When a person regains mobility, they may return to work. When a child receives the right orthosis, they may attend school more consistently. When a stroke survivor receives rehabilitation, they may reduce long-term dependency. When a diabetic foot patient receives proper offloading and footwear, they may avoid an amputation.

These outcomes matter to families, employers, schools and national economies.

Rehabilitation should therefore not be viewed as a cost at the end of the healthcare pathway. It should be understood as an investment in human potential.

A Call for Collaboration Across Africa

Africa has the talent, creativity and determination to transform rehabilitation services. What is needed now is stronger collaboration and more consistent investment.

The future of rehabilitation in Africa should not be limited to a few specialist centres serving a small number of patients. It should be built into mainstream healthcare, linked to assistive technology access and supported by qualified professionals across the full continuum of care.

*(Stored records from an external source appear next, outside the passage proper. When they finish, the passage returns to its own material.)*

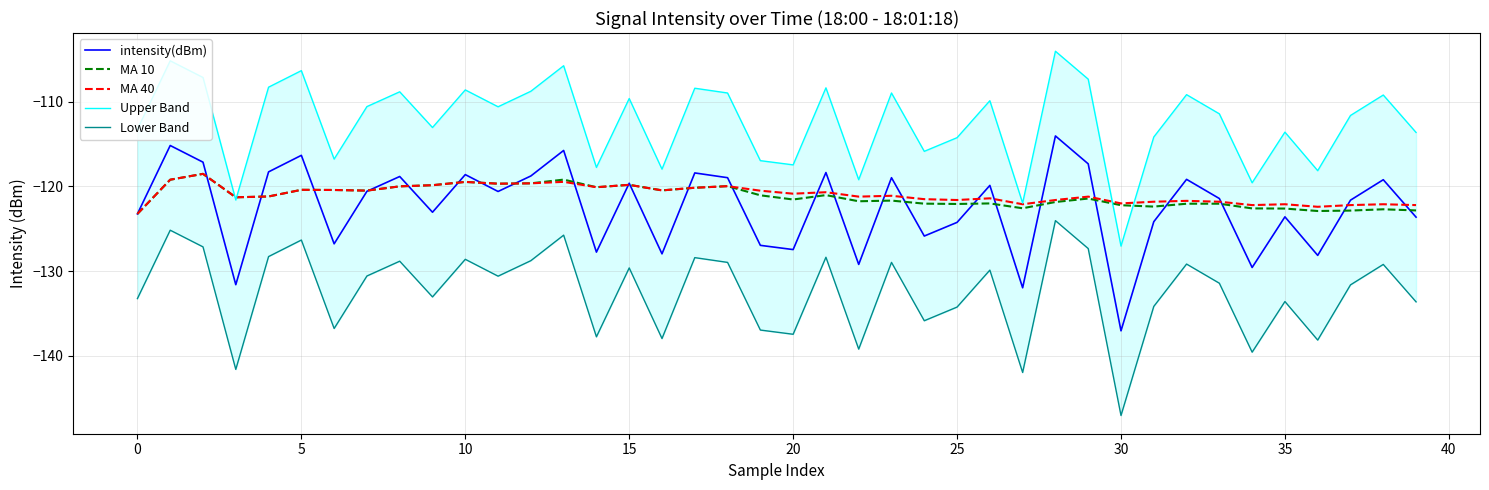

At which label does Upper Band reach its minimum?

30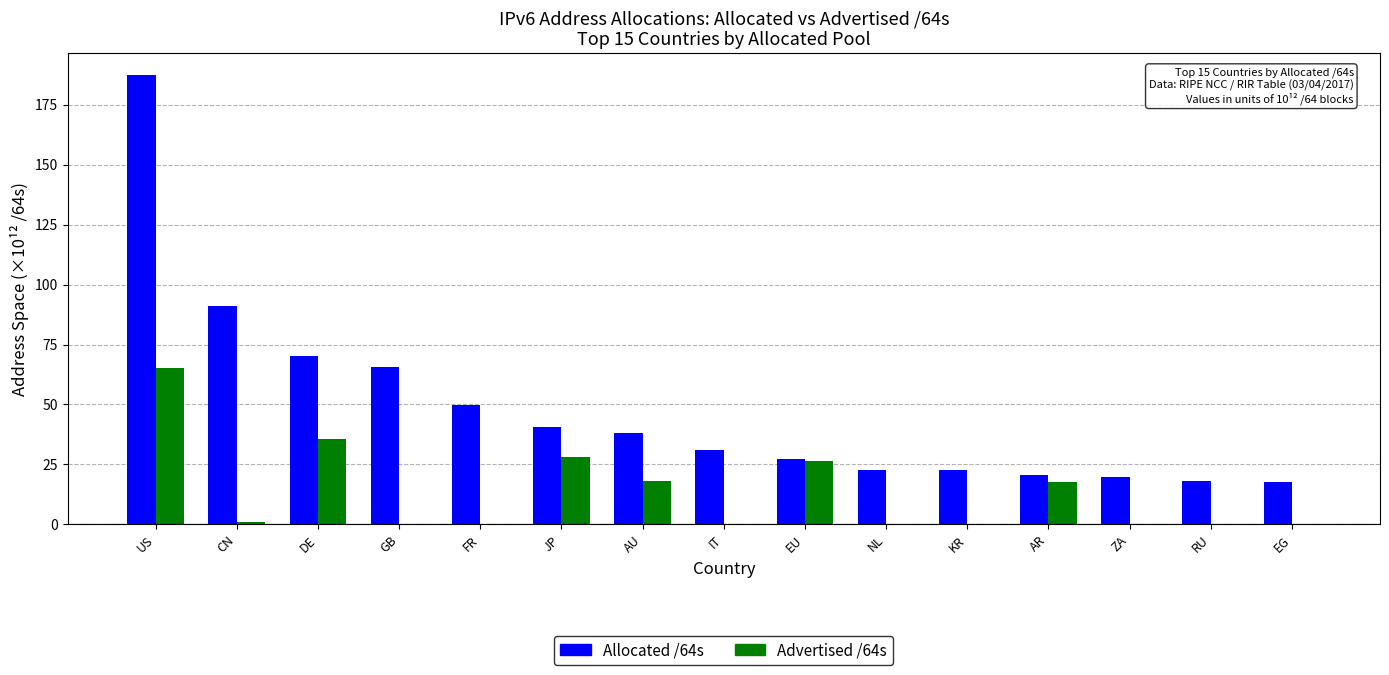

What is the difference between the Advertised /64s values at US and IT?

65.2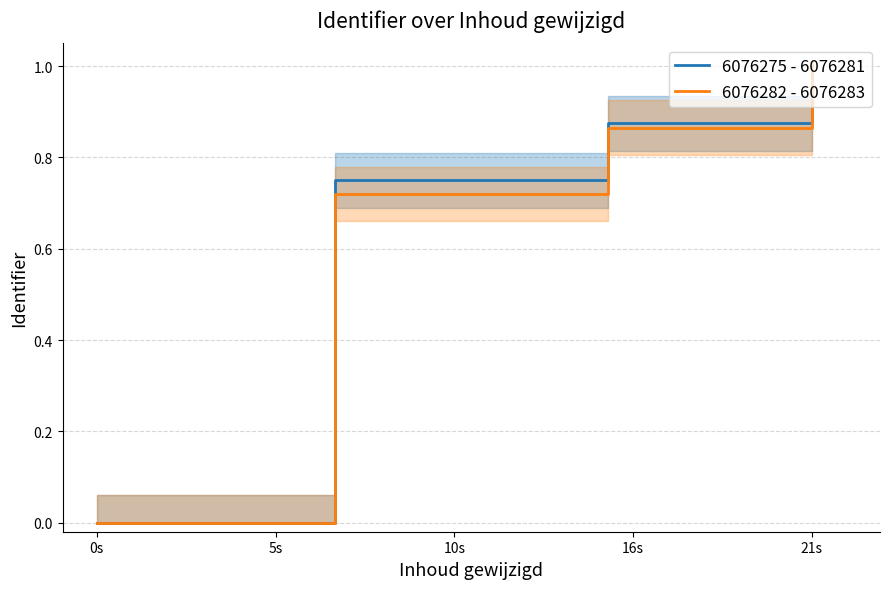

Rank the series by their average value, from highest to lowest.

6076275 - 6076281, 6076282 - 6076283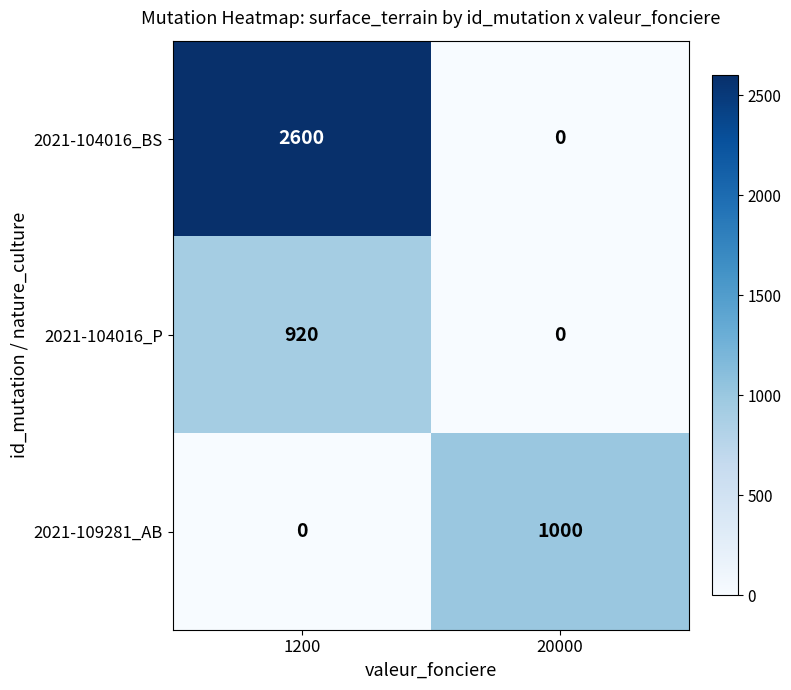

Rank the series by their maximum value, from lowest to highest.

2021-104016_P, 2021-109281_AB, 2021-104016_BS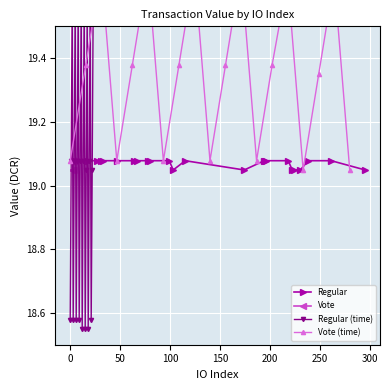

Count the Regular values in the range 19 to 20.

24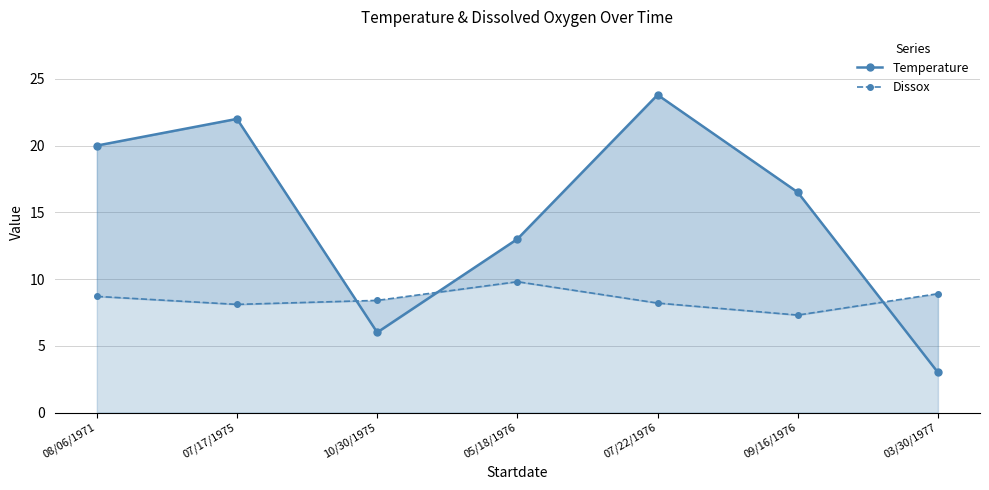

What is the difference between the maximum and second lowest values in the Temperature series?

17.8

For prosthetists and orthotists, this is a defining moment. P&O professionals are not only device providers. They are mobility specialists, rehabilitation advocates and essential contributors to disability inclusion.

Samuel Mutua’s message is a reminder that the rehabilitation crisis is real, but it is not unsolvable.

Africa can build better rehabilitation systems. The question is whether governments, healthcare leaders, donors, professional associations and industry partners are ready to treat mobility, independence and dignity as essential parts of healthcare.